News outlets have been removed from White House access. Journalists are attacked during protests. Protesters are seen as criminal, which is antithetical to the first amendment. And so it's an environment in which the online and offline tensions you're talking about are central. And actually, I don't think it's an unscripted question. This is the question to grapple with. And the DEI piece has been a successful scapegoat frame. It's similar to when the acronym CRT was critical race theory really blew up a few years ago. Anything that smacks of giving preferential treatment to black or brown or other marginalized people, Trump and his cronies want to obliterate. Trump has posted online that if you are in debt, you might very well welcome a servitude to pay off your debts. Well, so to be clear, that's slavery. Let's be clear.

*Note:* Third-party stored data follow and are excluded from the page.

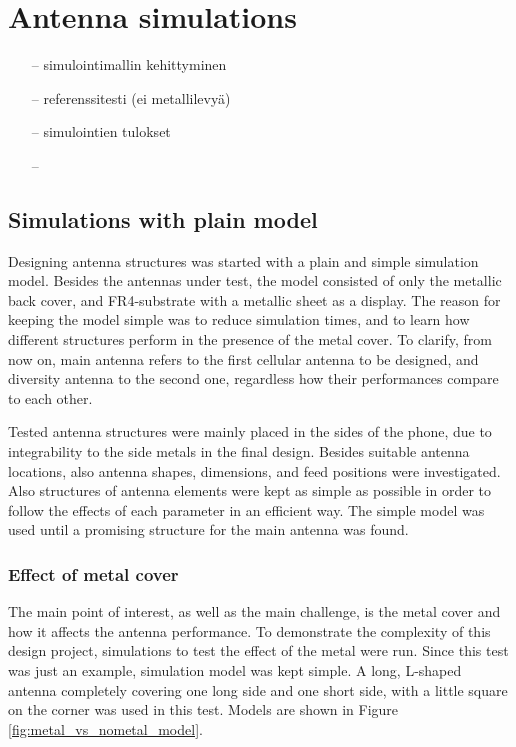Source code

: \section{Antenna simulations}
\label{sec:simulations}

\begin{itemize}
\item[--]simulointimallin kehittyminen
\item[--]referenssitesti (ei metallilevyä)
\item[--]simulointien tulokset
\item[--]
\end{itemize}






\subsection{Simulations with plain model}
\label{sec:sim_plain}
Designing antenna structures was started with a plain and simple simulation model. Besides the antennas under test, the model consisted of only the metallic back cover, and FR4-substrate with a metallic sheet as a display. The reason for keeping the model simple was to reduce simulation times, and to learn how different structures perform in the presence of the metal cover. To clarify, from now on, main antenna refers to the first cellular antenna to be designed, and diversity antenna to the second one, regardless how their performances compare to each other. 

Tested antenna structures were mainly placed in the sides of the phone, due to integrability to the side metals in the final design. Besides suitable antenna locations, also antenna shapes, dimensions, and feed positions were investigated. Also structures of antenna elements were kept as simple as possible in order to follow the effects of each parameter in an efficient way. The simple model was used until a promising structure for the main antenna was found. 

\subsubsection{Effect of metal cover}
\label{sec:metal_effect}
The main point of interest, as well as the main challenge, is the metal cover and how it affects the antenna performance. To demonstrate the complexity of this design project, simulations to test the effect of the metal were run. Since this test was just an example, simulation model was kept simple. A long, L-shaped antenna completely covering one long side and one short side, with a little square on the corner was used in this test. Models are shown in Figure \ref{fig:metal_vs_nometal_model}.

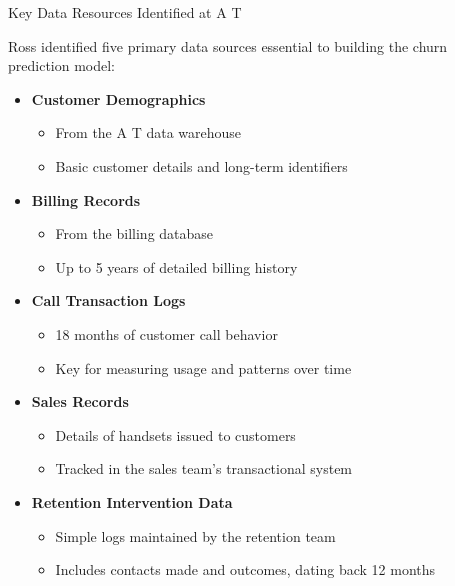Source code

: \documentclass[aspectratio=169,xcolor=dvipsnames]{beamer}
\begin{document}
\begin{frame}{Key Data Resources Identified at A T}

Ross identified five primary data sources essential to building the churn prediction model:

\begin{itemize}
  \item \textbf{Customer Demographics}  
  \begin{itemize}
    \item From the A T data warehouse
    \item Basic customer details and long-term identifiers
  \end{itemize}
  
  \item \textbf{Billing Records}  
  \begin{itemize}
    \item From the billing database
    \item Up to 5 years of detailed billing history
  \end{itemize}
  
  \item \textbf{Call Transaction Logs}  
  \begin{itemize}
    \item 18 months of customer call behavior
    \item Key for measuring usage and patterns over time
  \end{itemize}
  
  \item \textbf{Sales Records}  
  \begin{itemize}
    \item Details of handsets issued to customers
    \item Tracked in the sales team's transactional system
  \end{itemize}
  
  \item \textbf{Retention Intervention Data}  
  \begin{itemize}
    \item Simple logs maintained by the retention team
    \item Includes contacts made and outcomes, dating back 12 months
  \end{itemize}
\end{itemize}

\end{frame}
\end{document}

Musk has said he has better genes than anyone and should be reproducing with women all over. That's a eugenics friendly view. Look at these people who have power and influence and they are promoting bigoted, misogynistic and deeply white supremacist values, and they pull the strings of these information structures while then claiming to be champions of speech and freedom. And so we have to be able to reject that and say, actually that is an anti-speech. That is an anti-freedom. That is an anti-accountability framework and language. And we finally have seen public consciousness, I believe, because of these ICE raids. People saying, "Wait. That's not what I want. I don't want to be on the wrong side of history like that. Wait, that's not the military coming in to keep us safe." And we have to be able to help name, correct and really expose what are deeply authoritarian practices.
Anika Collier Navaroli:
That reminds me a lot of something that I used to say so much inside of companies that I'm sure used to drive people crazy, but every time there was the idea of balancing free speech, free expression and safety and I would always say, "Well, free speech for whom and safety for whom?" Because we are making these trade-offs every single day and having to acknowledge them and actually say out loud, we are making this decision that this person's free speech is more important than this group's over here safety. Or we're willing to let these people's safety fly to the wind because of the that we think that this person's speech was so important.
And so I appreciate you bringing in the nuances of power into this conversation, especially as it comes to things as wide-ranging as speech and AI and advocacy. And I want to thank you so much, Nora, for being here and joining us in this amazing conversation about advocating for future and advocating for change, especially within a world that is so difficult sometimes. And I think one of the things I'm going to be leaving here with is the piece that you mentioned about hope and action and how those things can play off of each other. So thank you, Nora, for being here with us.
Nora Benavidez:
Well, thank you so much for having me. It's such a joy.